## Action item
Copy the data again, starting at the first line and stopping after the line that contains "MC-6896 Slatwall Profile", with "Red" changed to "Green" and everything else unchanged. Omit the pictures from your answer.

## Supplied records

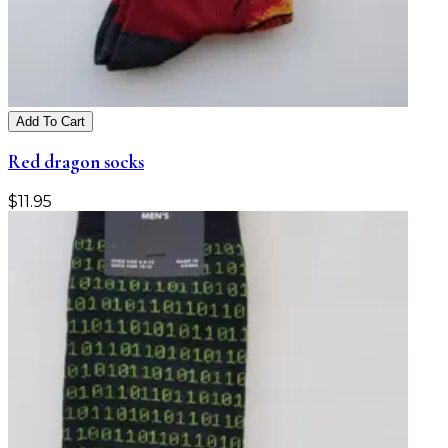
Add To Cart
Red dragon socks
$
11.95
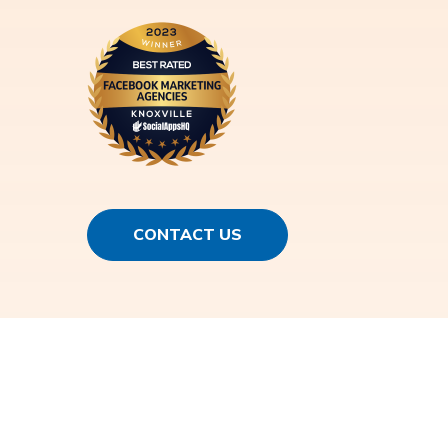
CONTACT US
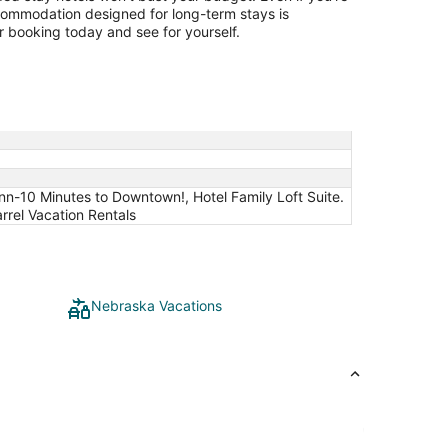
ccommodation designed for long-term stays is
 booking today and see for yourself.
Inn-10 Minutes to Downtown!, Hotel Family Loft Suite.
rrel Vacation Rentals
Nebraska Vacations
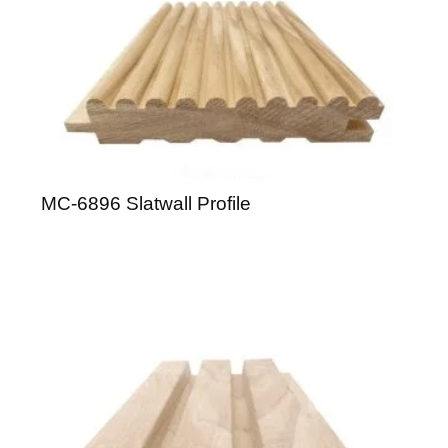
MC-6896 Slatwall Profile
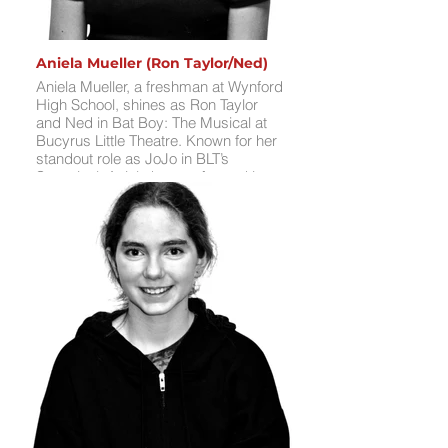
Aniela Mueller (Ron Taylor/Ned)
Aniela Mueller, a freshman at Wynford
High School, shines as Ron Taylor
and Ned in Bat Boy: The Musical at
Bucyrus Little Theatre. Known for her
standout role as JoJo in BLT’s
Seussical, Aniela has performed in
Annie, The Crazy Quilt Club, and
Frozen Jr. at Wynford; Elf Jr. at Upper
Sandusky’s Star Theater; and
Sweeney Todd, A Charlie Brown
Christmas, 12 Daze of Christmas,
Seussical, and Aladdin Jr. at BLT. An
active member of BLT’s Teen Theatre
Club and Teen Improv Troupe, she
loves learning music and memorizing
lines. In her free time, Aniela enjoys
singing, swimming, and spending
time with her sister Aleah.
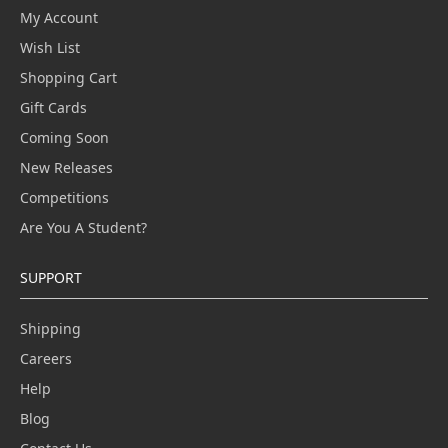
My Account
Wish List
Shopping Cart
Gift Cards
Coming Soon
New Releases
Competitions
Are You A Student?
SUPPORT
Shipping
Careers
Help
Blog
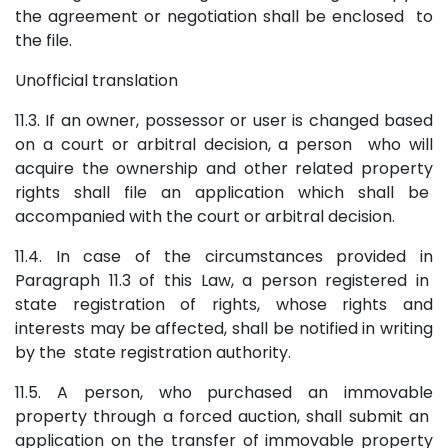
the agreement or negotiation shall be enclosed to
the file.
Unofficial translation
11.3. If an owner, possessor or user is changed based
on a court or arbitral decision, a person who will
acquire the ownership and other related property
rights shall file an application which shall be
accompanied with the court or arbitral decision.
11.4. In case of the circumstances provided in
Paragraph 11.3 of this Law, a person registered in
state registration of rights, whose rights and
interests may be affected, shall be notified in writing
by the state registration authority.
11.5. A person, who purchased an immovable
property through a forced auction, shall submit an
application on the transfer of immovable property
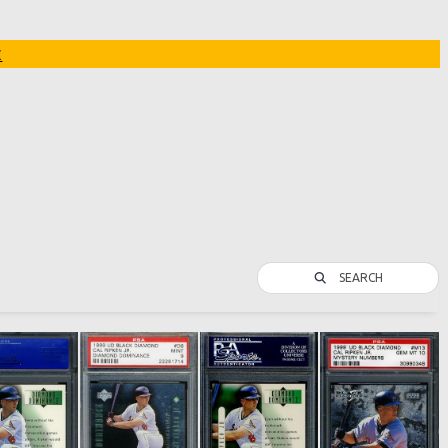
t
SEARCH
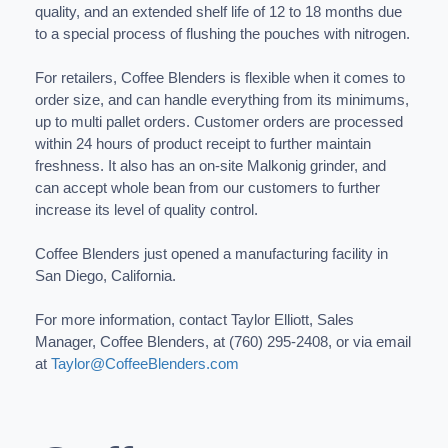
quality, and an extended shelf life of 12 to 18 months due
to a special process of flushing the pouches with nitrogen.
For retailers, Coffee Blenders is flexible when it comes to
order size, and can handle everything from its minimums,
up to multi pallet orders. Customer orders are processed
within 24 hours of product receipt to further maintain
freshness. It also has an on-site Malkonig grinder, and
can accept whole bean from our customers to further
increase its level of quality control.
Coffee Blenders just opened a manufacturing facility in
San Diego, California.
For more information, contact Taylor Elliott, Sales
Manager, Coffee Blenders, at (760) 295-2408, or via email
at
Taylor@CoffeeBlenders.com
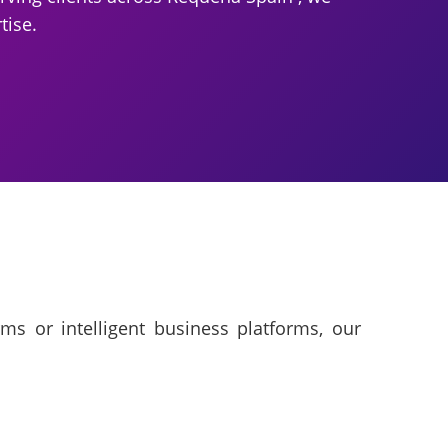
tise.
ms or intelligent business platforms, our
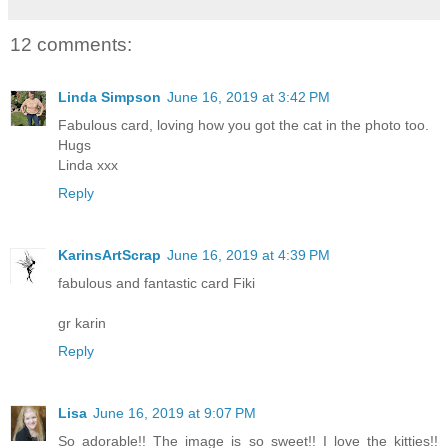
12 comments:
Linda Simpson
June 16, 2019 at 3:42 PM
Fabulous card, loving how you got the cat in the photo too.
Hugs
Linda xxx
Reply
KarinsArtScrap
June 16, 2019 at 4:39 PM
fabulous and fantastic card Fiki
gr karin
Reply
Lisa
June 16, 2019 at 9:07 PM
So adorable!! The image is so sweet!! I love the kitties!!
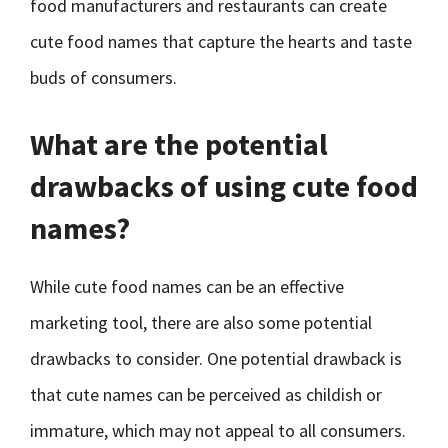
food manufacturers and restaurants can create
cute food names that capture the hearts and taste
buds of consumers.
What are the potential
drawbacks of using cute food
names?
While cute food names can be an effective
marketing tool, there are also some potential
drawbacks to consider. One potential drawback is
that cute names can be perceived as childish or
immature, which may not appeal to all consumers.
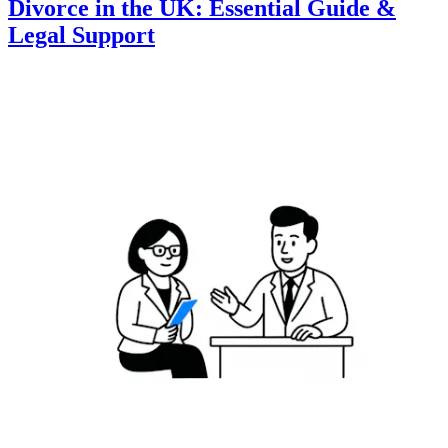
Divorce in the UK: Essential Guide &
Legal Support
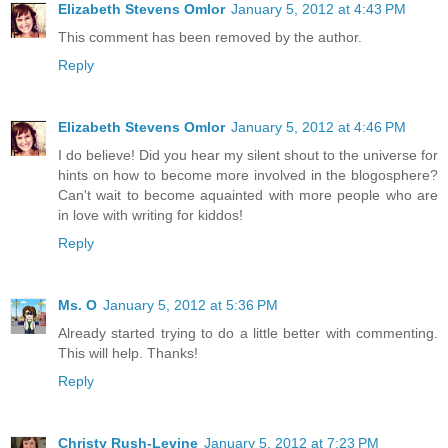
Elizabeth Stevens Omlor
January 5, 2012 at 4:43 PM
This comment has been removed by the author.
Reply
Elizabeth Stevens Omlor
January 5, 2012 at 4:46 PM
I do believe! Did you hear my silent shout to the universe for
hints on how to become more involved in the blogosphere?
Can't wait to become aquainted with more people who are
in love with writing for kiddos!
Reply
Ms. O
January 5, 2012 at 5:36 PM
Already started trying to do a little better with commenting.
This will help. Thanks!
Reply
Christy Rush-Levine
January 5, 2012 at 7:23 PM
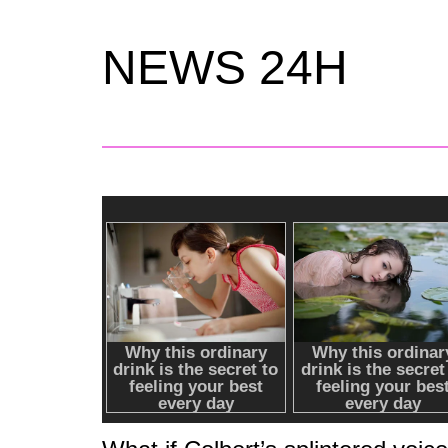
NEWS 24H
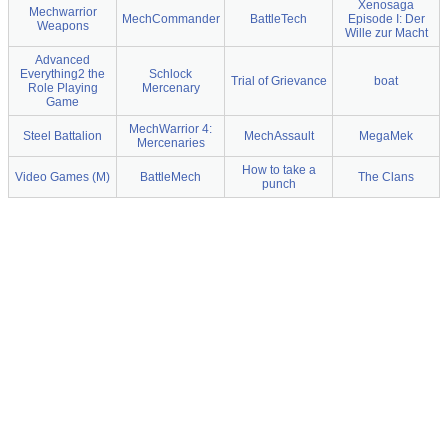
Xenosaga
Mechwarrior
MechCommander
BattleTech
Episode I: Der
Weapons
Wille zur Macht
Advanced
Everything2 the
Schlock
Trial of Grievance
boat
Role Playing
Mercenary
Game
MechWarrior 4:
Steel Battalion
MechAssault
MegaMek
Mercenaries
How to take a
Video Games (M)
BattleMech
The Clans
punch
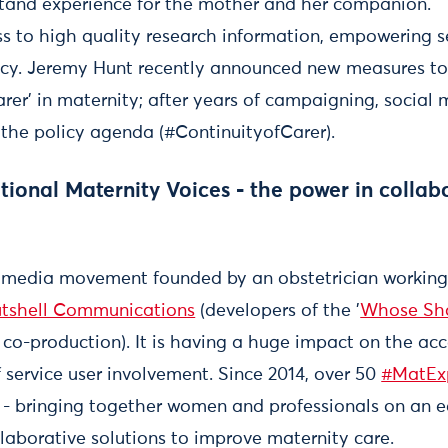
tand experience for the mother and her companion.
s to high quality research information, empowering se
licy. Jeremy Hunt recently announced new measures to
carer’ in maternity; after years of campaigning, social
f the policy agenda (#ContinuityofCarer).
onal Maternity Voices - the power in collab
 media movement founded by an obstetrician working
tshell Communications
(developers of the '
Whose Sh
co-production). It is having a huge impact on the acc
service user involvement. Since 2014, over 50
#MatEx
 - bringing together women and professionals on an eq
llaborative solutions to improve maternity care.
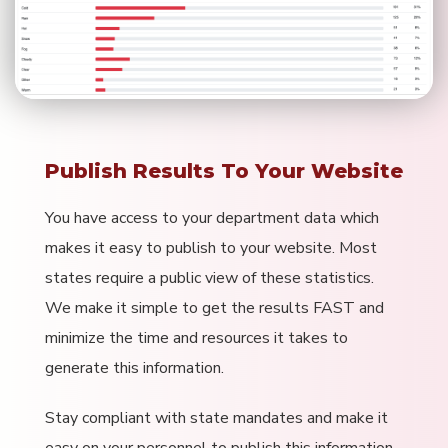
Publish Results To Your Website
You have access to your department data which
makes it easy to publish to your website. Most
states require a public view of these statistics.
We make it simple to get the results FAST and
minimize the time and resources it takes to
generate this information.
Stay compliant with state mandates and make it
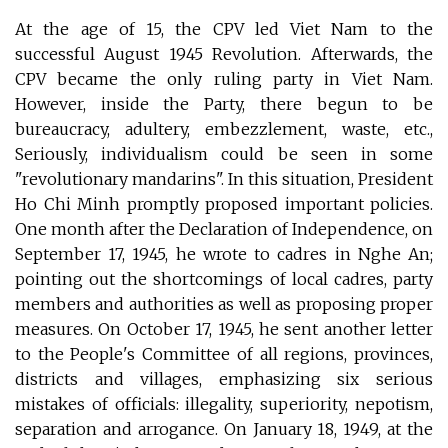
At the age of 15, the CPV led Viet Nam to the
successful August 1945 Revolution. Afterwards, the
CPV became the only ruling party in Viet Nam.
However, inside the Party, there begun to be
bureaucracy, adultery, embezzlement, waste, etc.,
Seriously, individualism could be seen in some
"revolutionary mandarins". In this situation, President
Ho Chi Minh promptly proposed important policies.
One month after the Declaration of Independence, on
September 17, 1945, he wrote to cadres in Nghe An;
pointing out the shortcomings of local cadres, party
members and authorities as well as proposing proper
measures. On October 17, 1945, he sent another letter
to the People's Committee of all regions, provinces,
districts and villages, emphasizing six serious
mistakes of officials: illegality, superiority, nepotism,
separation and arrogance. On January 18, 1949, at the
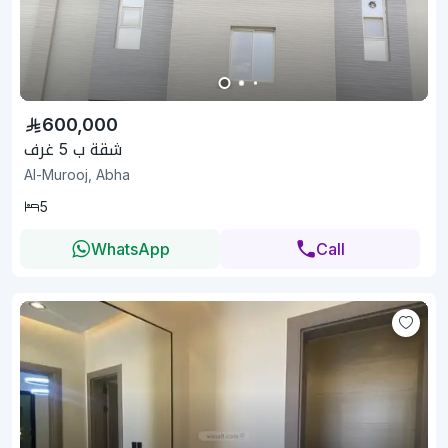
600,000
شقة ب 5 غرف
Al-Murooj, Abha
5
WhatsApp
Call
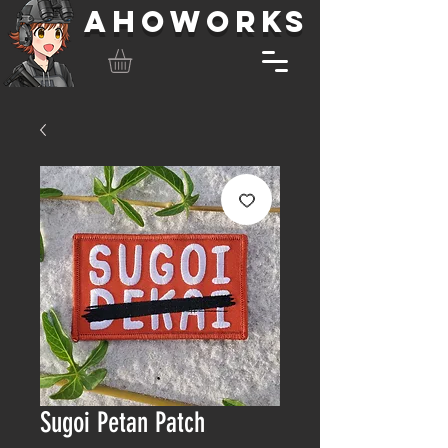
AHOWORKS
Sugoi Petan Patch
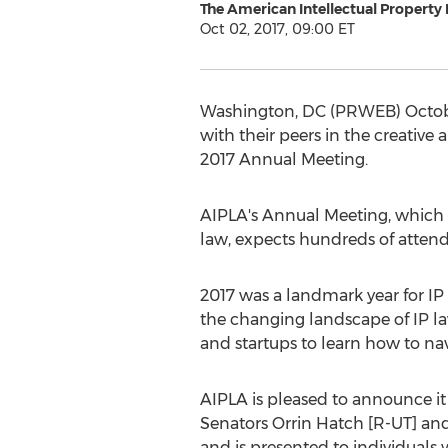
The American Intellectual Property
Oct 02, 2017, 09:00 ET
Washington, DC (PRWEB) October 
with their peers in the creative
2017 Annual Meeting.
AIPLA's Annual Meeting, which g
law, expects hundreds of attend
2017 was a landmark year for IP 
the changing landscape of IP law
and startups to learn how to na
AIPLA is pleased to announce it
Senators Orrin Hatch [R-UT] and
and is presented to individuals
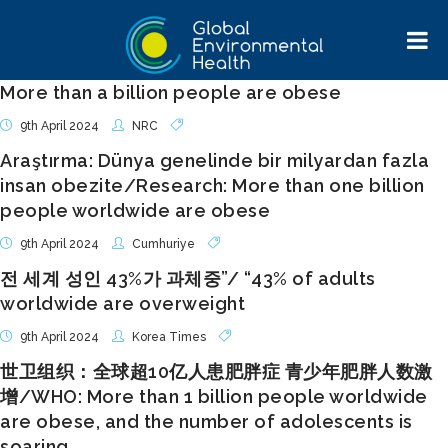
More than a billion people are obese
9th April 2024
NRC
Araştırma: Dünya genelinde bir milyardan fazla
insan obezite/Research: More than one billion
people worldwide are obese
9th April 2024
Cumhuriye
전 세계 성인 43%가 과체중”/ “43% of adults
worldwide are overweight
9th April 2024
Korea Times
世卫组织：全球超10亿人患肥胖症 青少年肥胖人数激
增/WHO: More than 1 billion people worldwide
are obese, and the number of adolescents is
soaring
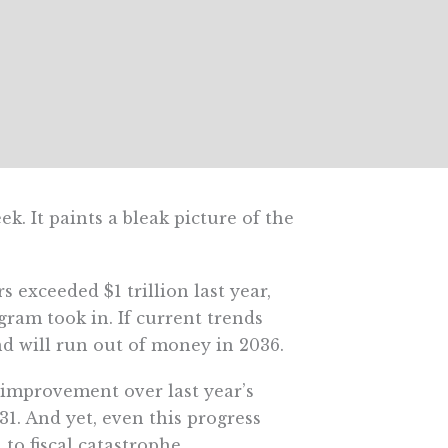
ek. It paints a bleak picture of the
 exceeded $1 trillion last year,
ram took in. If current trends
nd will run out of money in 2036.
 improvement over last year’s
31. And yet, even this progress
to fiscal catastrophe.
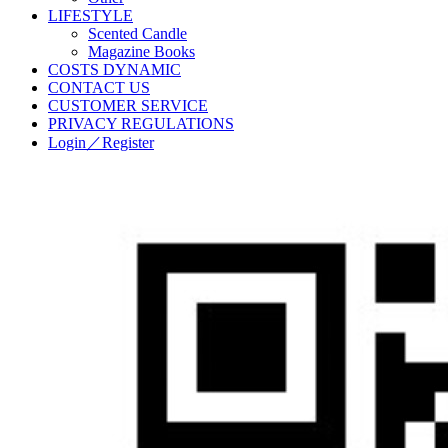
LIFESTYLE
Scented Candle
Magazine Books
COSTS DYNAMIC
CONTACT US
CUSTOMER SERVICE
PRIVACY REGULATIONS
Login／Register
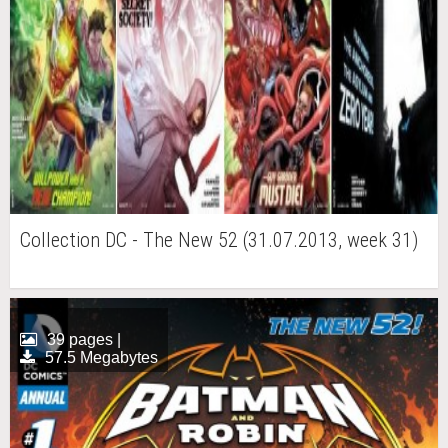
Collection DC - The New 52 (31.07.2013, week 31)
39 pages |
57.5 Megabytes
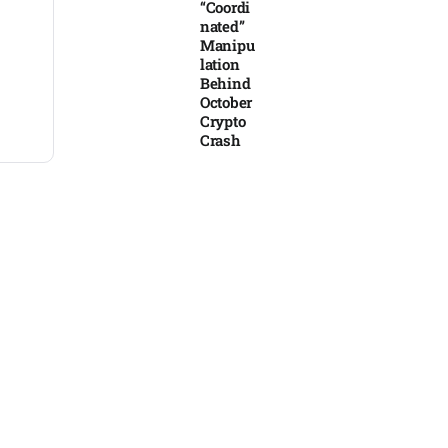
“Coordi
nated”
Manipu
lation
Behind
October
Crypto
Crash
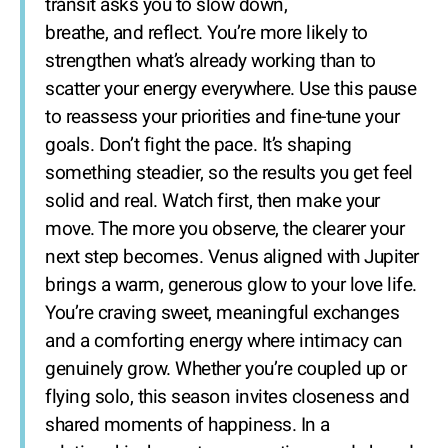
transit asks you to slow down,
breathe, and reflect. You’re more likely to
strengthen what’s already working than to
scatter your energy everywhere. Use this pause
to reassess your priorities and fine-tune your
goals. Don’t fight the pace. It’s shaping
something steadier, so the results you get feel
solid and real. Watch first, then make your
move. The more you observe, the clearer your
next step becomes. Venus aligned with Jupiter
brings a warm, generous glow to your love life.
You’re craving sweet, meaningful exchanges
and a comforting energy where intimacy can
genuinely grow. Whether you’re coupled up or
flying solo, this season invites closeness and
shared moments of happiness. In a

## Exercise output
Add To Cart
Green dragon socks
$
11.95
CONTACT US
ccommodation designed for long-term stays is
 booking today and see for yourself.
Inn-10 Minutes to Downtown!, Hotel Family Loft Suite.
rrel Vacation Rentals
Nebraska Vacations
MC-6896 Slatwall Profile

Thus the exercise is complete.